Vaci, N., Edelsbrunner, P., Stern, E., Neubauer, A.C., Bilalic, M., & Grabner, R.H. (2019). „The
Joint Influence of Intelligence and Practice on Skill Development Throughout the
Lifespan”. Proceedings of the National Academy of Sciences of the United States of
America (PNAS), 116(37), 18363-18369.

he relative importance of different factors in the development of human skills has been extensively discussed. Research on expertise indicates that focused practice may be the sole determinant of skill, while intelligence researchers underline the relative importance of abilities at even the highest level of skill. There is indeed a large body of research that acknowledges the role of both factors in skill development and retention. It is, however, unknown how intelligence and practice come together to enable the acquisition and retention of complex skills across the life span. Instead of focusing on the 2 factors, intelligence and practice, in isolation, here we look at their interplay throughout development. In a longitudinal study that tracked chess players throughout their careers, we show that both intelligence and practice positively affect the acquisition and retention of chess skill. Importantly, the nonlinear interaction between the 2 factors revealed that more intelligent individuals benefited more from practice. With the same amount of practice, they acquired chess skill more quickly than less intelligent players, reached a higher peak performance, and arrested decline in older age. Our research demonstrates the futility of scrutinizing the relative importance of highly intertwined factors in human development.

Self- and Other-estimates of Intelligence.

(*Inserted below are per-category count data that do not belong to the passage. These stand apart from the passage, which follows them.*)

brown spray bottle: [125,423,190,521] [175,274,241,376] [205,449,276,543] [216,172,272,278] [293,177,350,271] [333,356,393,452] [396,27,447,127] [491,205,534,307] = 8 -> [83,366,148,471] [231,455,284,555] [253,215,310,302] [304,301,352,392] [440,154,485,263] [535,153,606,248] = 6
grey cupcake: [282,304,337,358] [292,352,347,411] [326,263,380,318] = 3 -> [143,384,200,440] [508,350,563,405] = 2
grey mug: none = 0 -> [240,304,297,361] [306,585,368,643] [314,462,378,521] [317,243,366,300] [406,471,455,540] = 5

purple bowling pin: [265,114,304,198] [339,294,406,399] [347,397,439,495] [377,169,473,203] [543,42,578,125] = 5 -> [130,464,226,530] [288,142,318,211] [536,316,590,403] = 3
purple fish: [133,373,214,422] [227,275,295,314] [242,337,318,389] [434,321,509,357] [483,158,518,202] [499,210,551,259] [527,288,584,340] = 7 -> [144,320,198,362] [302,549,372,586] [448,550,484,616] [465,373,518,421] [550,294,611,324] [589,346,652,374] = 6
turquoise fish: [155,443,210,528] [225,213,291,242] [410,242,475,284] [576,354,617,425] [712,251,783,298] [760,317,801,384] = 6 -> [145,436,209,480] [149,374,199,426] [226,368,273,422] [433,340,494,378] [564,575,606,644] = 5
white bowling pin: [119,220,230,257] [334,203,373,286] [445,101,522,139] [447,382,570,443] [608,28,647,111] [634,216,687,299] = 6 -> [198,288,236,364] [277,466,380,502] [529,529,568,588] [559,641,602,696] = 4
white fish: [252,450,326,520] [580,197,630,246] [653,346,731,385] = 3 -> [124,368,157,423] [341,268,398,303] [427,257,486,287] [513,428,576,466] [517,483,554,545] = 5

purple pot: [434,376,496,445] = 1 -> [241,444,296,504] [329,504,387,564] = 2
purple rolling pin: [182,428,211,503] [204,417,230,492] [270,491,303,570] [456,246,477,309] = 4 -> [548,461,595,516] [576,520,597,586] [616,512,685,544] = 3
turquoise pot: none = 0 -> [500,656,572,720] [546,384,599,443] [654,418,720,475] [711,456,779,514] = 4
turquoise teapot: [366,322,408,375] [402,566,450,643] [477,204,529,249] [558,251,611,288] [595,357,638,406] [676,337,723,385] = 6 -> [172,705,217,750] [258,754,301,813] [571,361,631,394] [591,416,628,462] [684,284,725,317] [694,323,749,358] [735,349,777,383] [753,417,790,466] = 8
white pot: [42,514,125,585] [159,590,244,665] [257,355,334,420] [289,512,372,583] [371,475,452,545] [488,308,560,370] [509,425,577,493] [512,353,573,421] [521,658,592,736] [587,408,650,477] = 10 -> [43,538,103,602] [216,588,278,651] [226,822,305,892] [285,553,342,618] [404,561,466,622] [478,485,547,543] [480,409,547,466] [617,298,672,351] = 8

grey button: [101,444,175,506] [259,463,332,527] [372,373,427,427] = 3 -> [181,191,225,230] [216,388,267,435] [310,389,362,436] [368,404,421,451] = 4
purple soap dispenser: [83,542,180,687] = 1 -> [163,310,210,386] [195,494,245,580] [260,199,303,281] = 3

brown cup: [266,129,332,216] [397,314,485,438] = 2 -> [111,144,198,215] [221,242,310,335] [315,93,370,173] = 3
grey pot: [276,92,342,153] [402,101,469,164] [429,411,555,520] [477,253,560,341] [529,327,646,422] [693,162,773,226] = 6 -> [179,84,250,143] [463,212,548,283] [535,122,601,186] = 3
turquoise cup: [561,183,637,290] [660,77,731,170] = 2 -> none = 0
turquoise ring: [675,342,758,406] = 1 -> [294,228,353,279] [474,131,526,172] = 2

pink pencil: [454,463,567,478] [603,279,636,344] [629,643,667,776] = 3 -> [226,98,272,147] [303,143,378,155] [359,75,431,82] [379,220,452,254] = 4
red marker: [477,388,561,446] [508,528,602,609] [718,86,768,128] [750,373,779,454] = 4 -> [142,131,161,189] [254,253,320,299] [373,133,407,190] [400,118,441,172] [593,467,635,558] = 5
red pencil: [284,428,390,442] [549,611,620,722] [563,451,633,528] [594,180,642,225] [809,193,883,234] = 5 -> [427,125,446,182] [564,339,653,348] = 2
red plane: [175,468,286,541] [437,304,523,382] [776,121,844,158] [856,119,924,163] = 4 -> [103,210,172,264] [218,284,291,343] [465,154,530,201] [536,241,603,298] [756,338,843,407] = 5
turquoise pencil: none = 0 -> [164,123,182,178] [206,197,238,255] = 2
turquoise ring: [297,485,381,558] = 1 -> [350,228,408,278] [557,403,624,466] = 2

Neubauer, A.C. & Hofer, G. (2020). Self- and Other-estimates of Intelligence. Cambridge
Handbook of Intelligence. In R.J. Sternberg (Ed.) Cambridge Handbook of Intelligence
(2nd ed., pp. 1179-1200) Cambridge: Cambridge University Press.

It is a widely held view that “nobody knows you better than yourself.” However, the low validity of self-estimates of intelligence and other abilities indicated by a considerable body of research does not support this notion. Individuals overestimate themselves and do so particularly for domains in which they perform poorly (the so-called Dunning-Kruger effect). Interestingly, intelligence estimates given by others are equally accurate or sometimes even more accurate than self-estimates. This chapter provides an overview of research on self- and other-estimates of intelligence and potential moderators of their accuracy. It also aims to bring the research lines on self- and other-estimates of intelligence together within the framework of the self-other knowledge asymmetry (SOKA) model proposed by Simine Vazire. The ability to predict for which intelligence subfactors one of the two perspectives might provide more accurate estimates has implications for both research and practical fields like vocational counseling.